TASK DETAILS:
Among the entries below, determine how many lines contain the word "wall" and state only that figure.

######

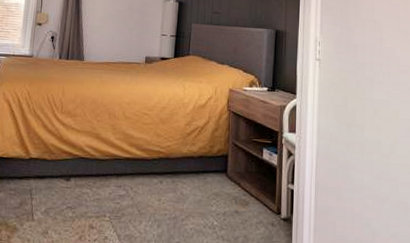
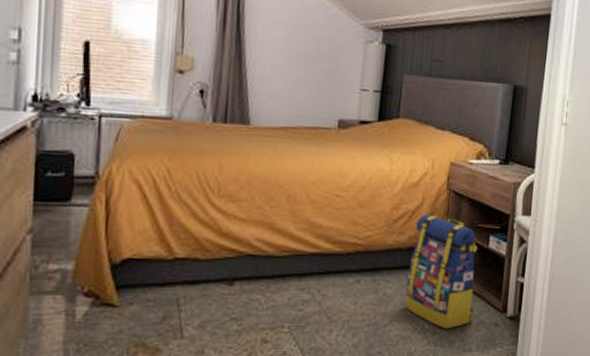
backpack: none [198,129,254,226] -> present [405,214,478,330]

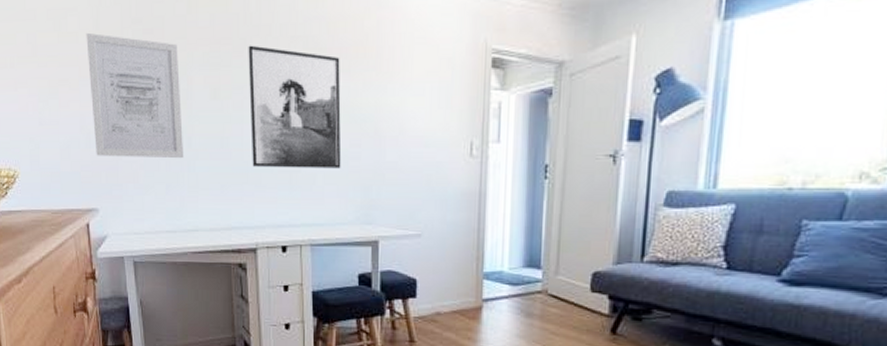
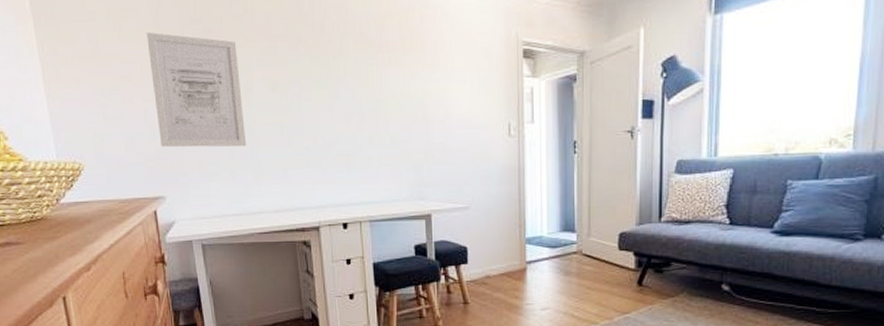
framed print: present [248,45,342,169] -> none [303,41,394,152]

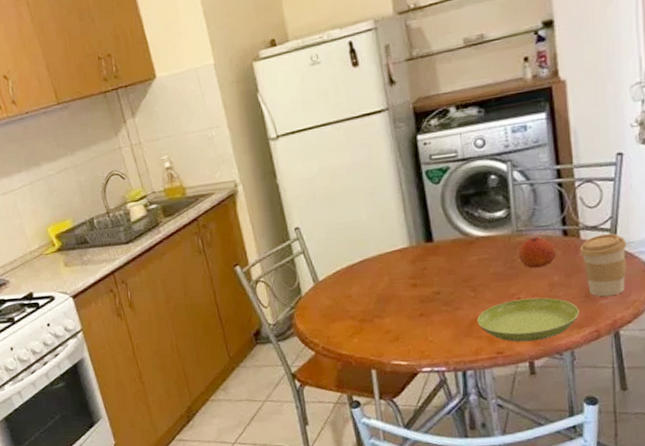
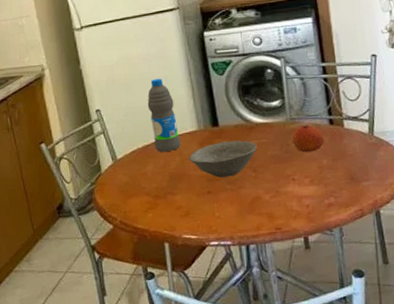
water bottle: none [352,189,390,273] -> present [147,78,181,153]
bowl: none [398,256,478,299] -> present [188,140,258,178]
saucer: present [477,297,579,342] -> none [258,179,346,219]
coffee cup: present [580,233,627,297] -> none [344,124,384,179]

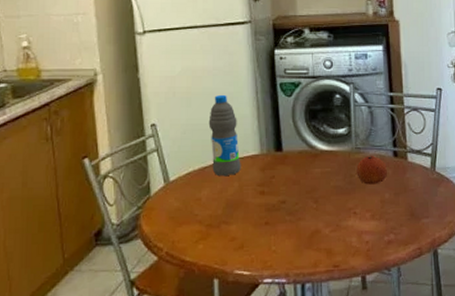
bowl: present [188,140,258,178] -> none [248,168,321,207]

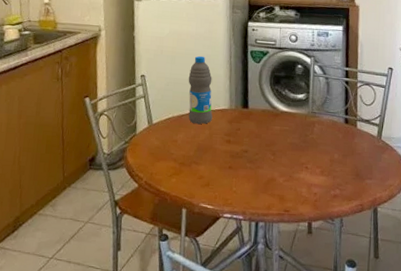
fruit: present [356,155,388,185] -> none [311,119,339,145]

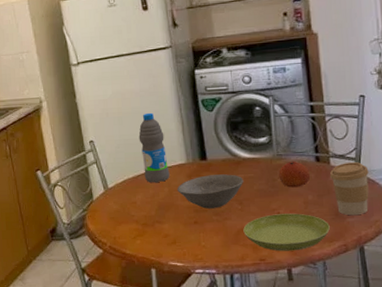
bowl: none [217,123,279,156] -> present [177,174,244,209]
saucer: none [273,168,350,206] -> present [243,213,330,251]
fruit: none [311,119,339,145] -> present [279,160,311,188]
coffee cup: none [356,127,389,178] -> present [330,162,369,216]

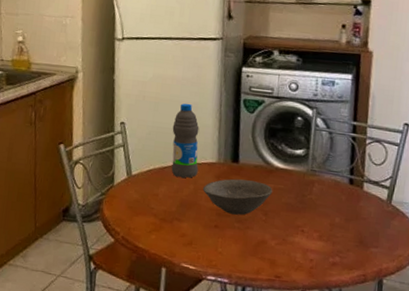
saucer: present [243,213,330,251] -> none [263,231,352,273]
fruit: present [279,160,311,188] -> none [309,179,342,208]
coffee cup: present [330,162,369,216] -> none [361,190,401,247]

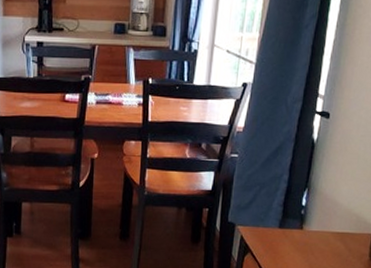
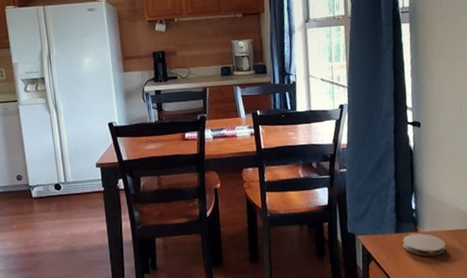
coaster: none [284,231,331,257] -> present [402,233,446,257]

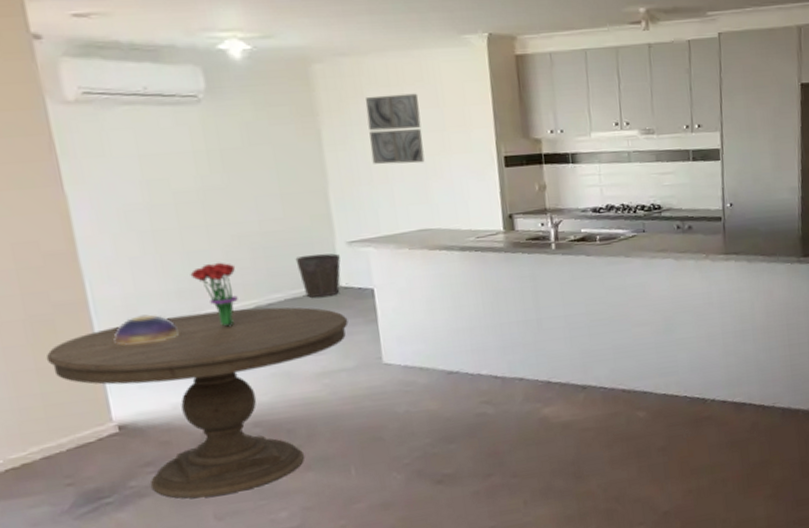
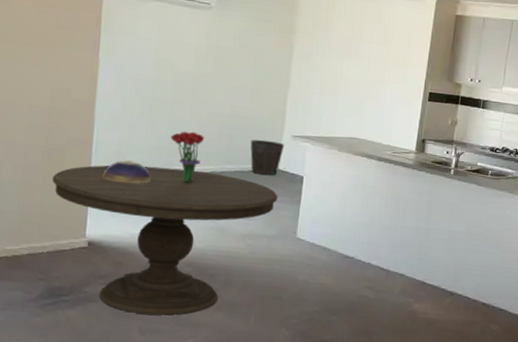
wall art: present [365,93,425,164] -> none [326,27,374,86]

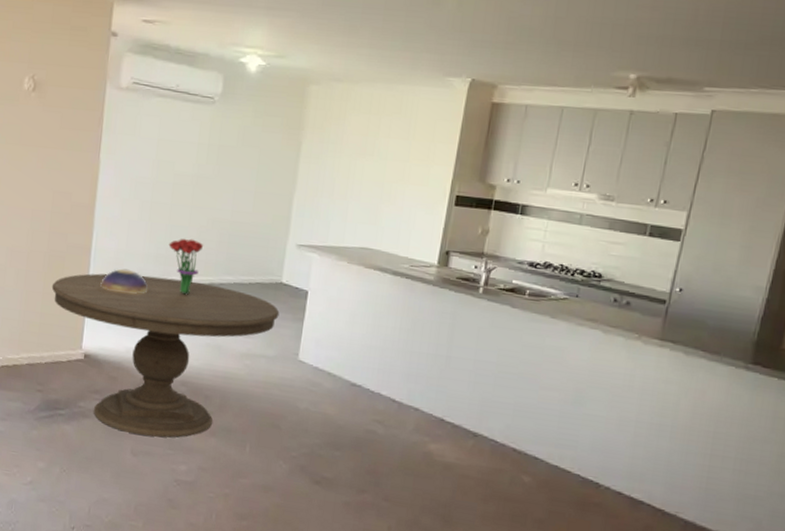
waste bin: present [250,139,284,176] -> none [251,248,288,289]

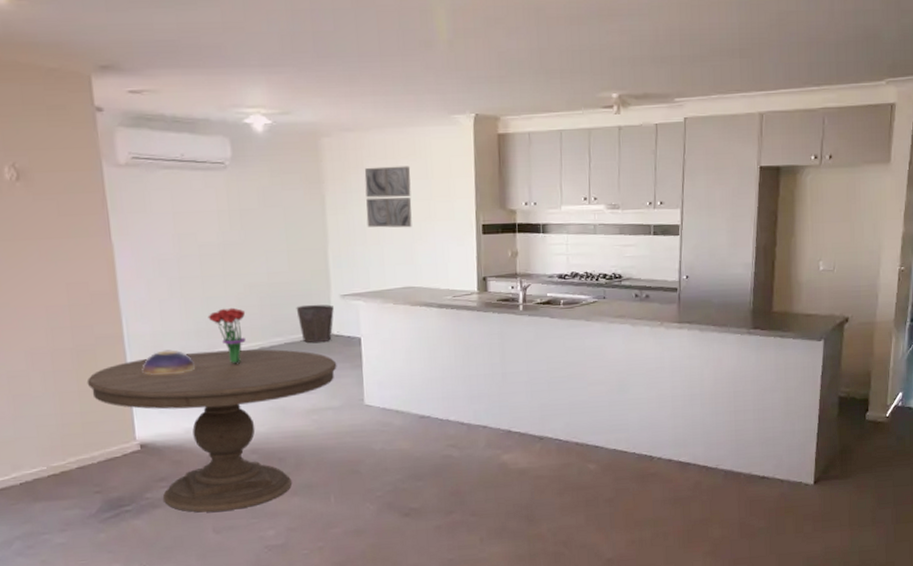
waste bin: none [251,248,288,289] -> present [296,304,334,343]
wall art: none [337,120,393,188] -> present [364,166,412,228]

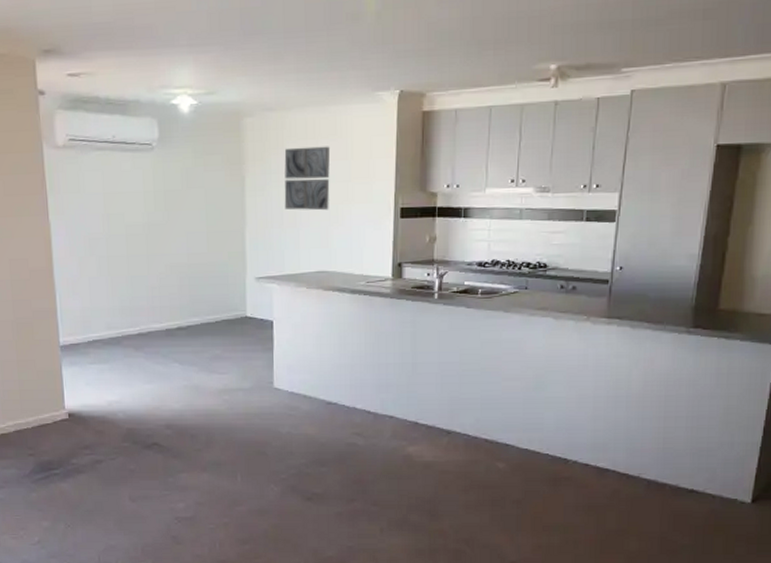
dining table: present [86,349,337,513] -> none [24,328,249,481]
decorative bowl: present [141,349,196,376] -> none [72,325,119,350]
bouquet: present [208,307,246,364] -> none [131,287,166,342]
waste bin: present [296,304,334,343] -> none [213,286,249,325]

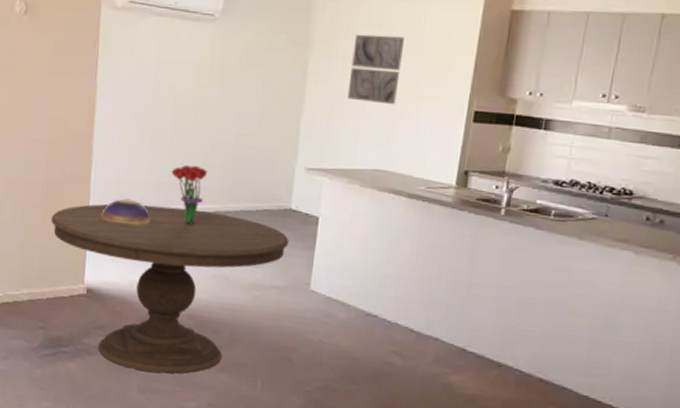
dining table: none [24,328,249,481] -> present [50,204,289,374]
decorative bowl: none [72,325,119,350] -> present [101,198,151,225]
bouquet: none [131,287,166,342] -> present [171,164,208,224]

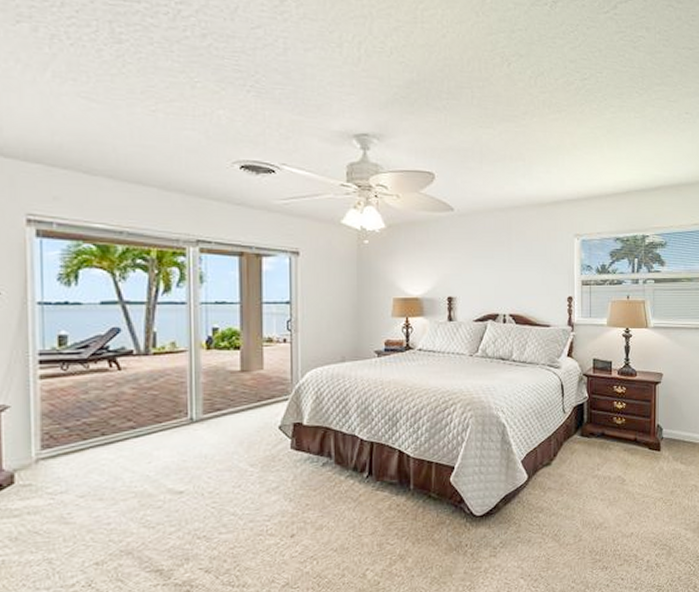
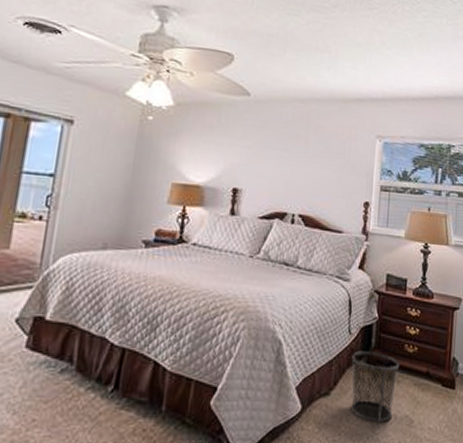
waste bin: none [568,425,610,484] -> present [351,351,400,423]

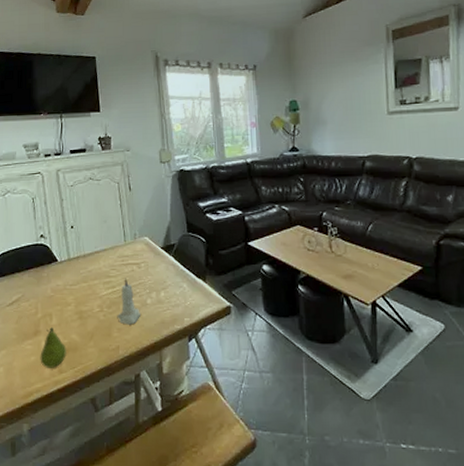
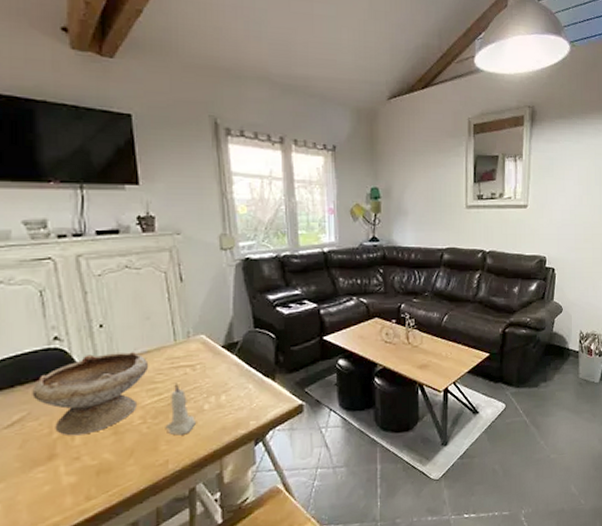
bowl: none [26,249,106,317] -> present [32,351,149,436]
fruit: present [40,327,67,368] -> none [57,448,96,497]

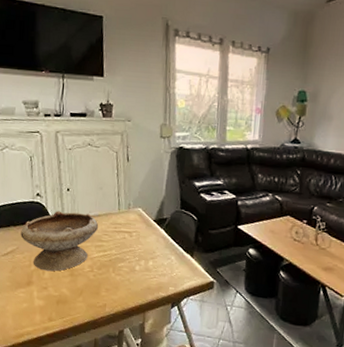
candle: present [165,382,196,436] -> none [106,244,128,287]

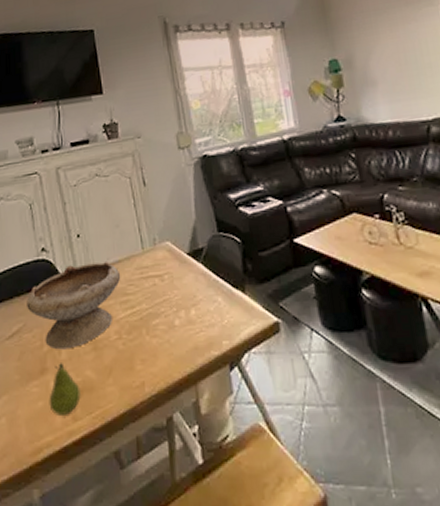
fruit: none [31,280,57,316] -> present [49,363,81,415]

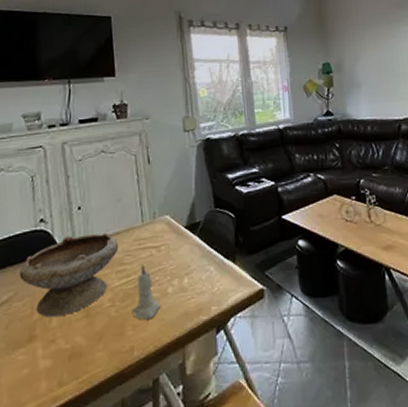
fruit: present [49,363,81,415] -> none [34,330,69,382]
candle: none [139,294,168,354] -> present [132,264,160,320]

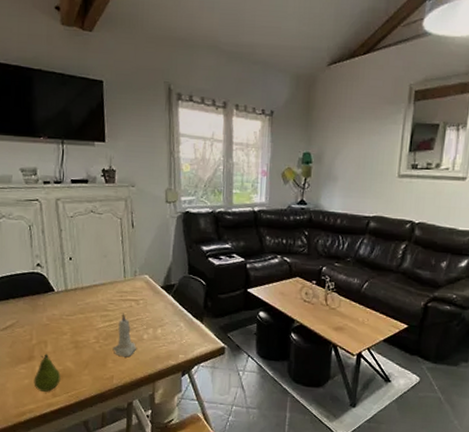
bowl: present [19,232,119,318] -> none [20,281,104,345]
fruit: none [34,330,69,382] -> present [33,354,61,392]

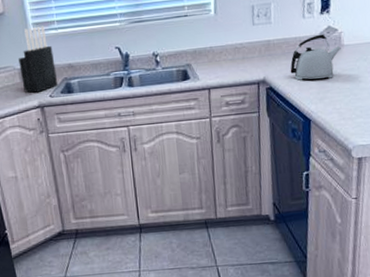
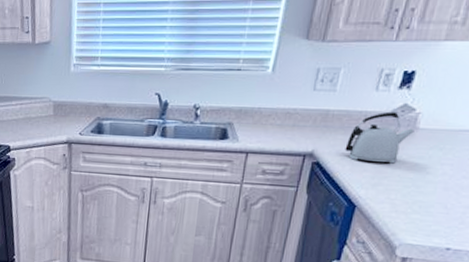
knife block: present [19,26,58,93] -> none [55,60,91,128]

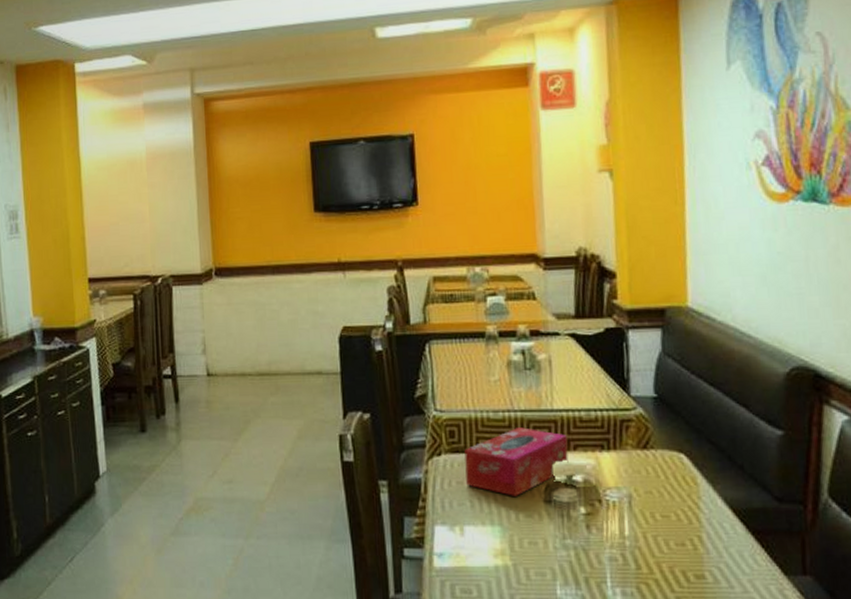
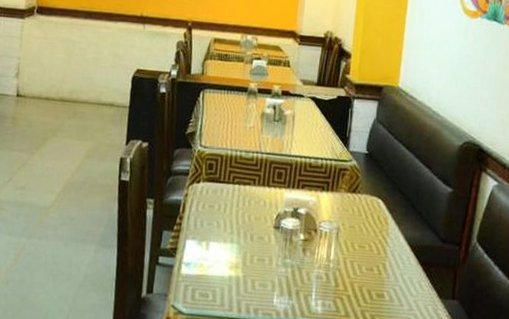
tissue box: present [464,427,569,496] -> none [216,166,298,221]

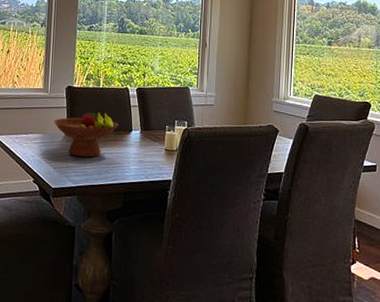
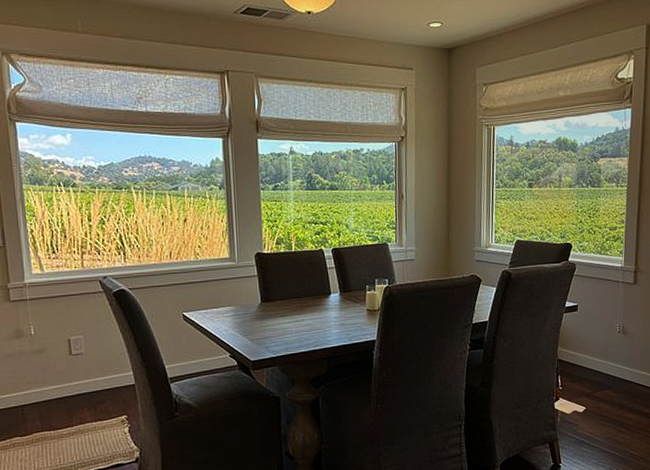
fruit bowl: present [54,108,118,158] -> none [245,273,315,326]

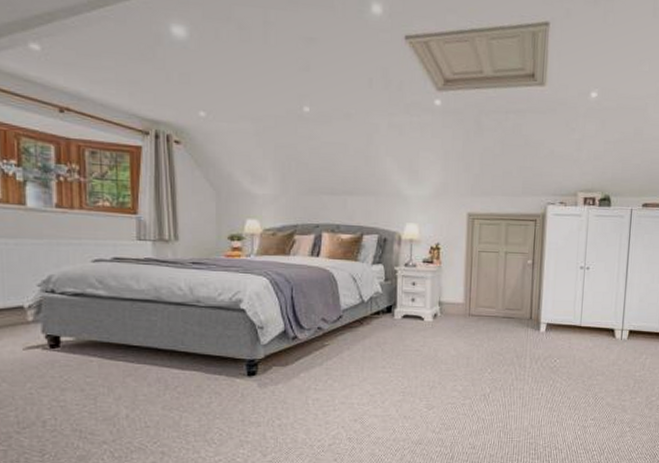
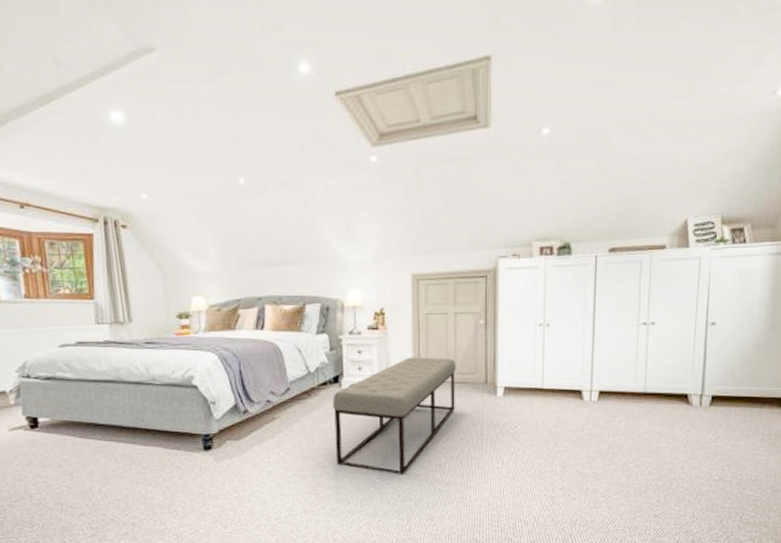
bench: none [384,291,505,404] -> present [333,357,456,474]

######

OUTPUT OF THE TASK:
2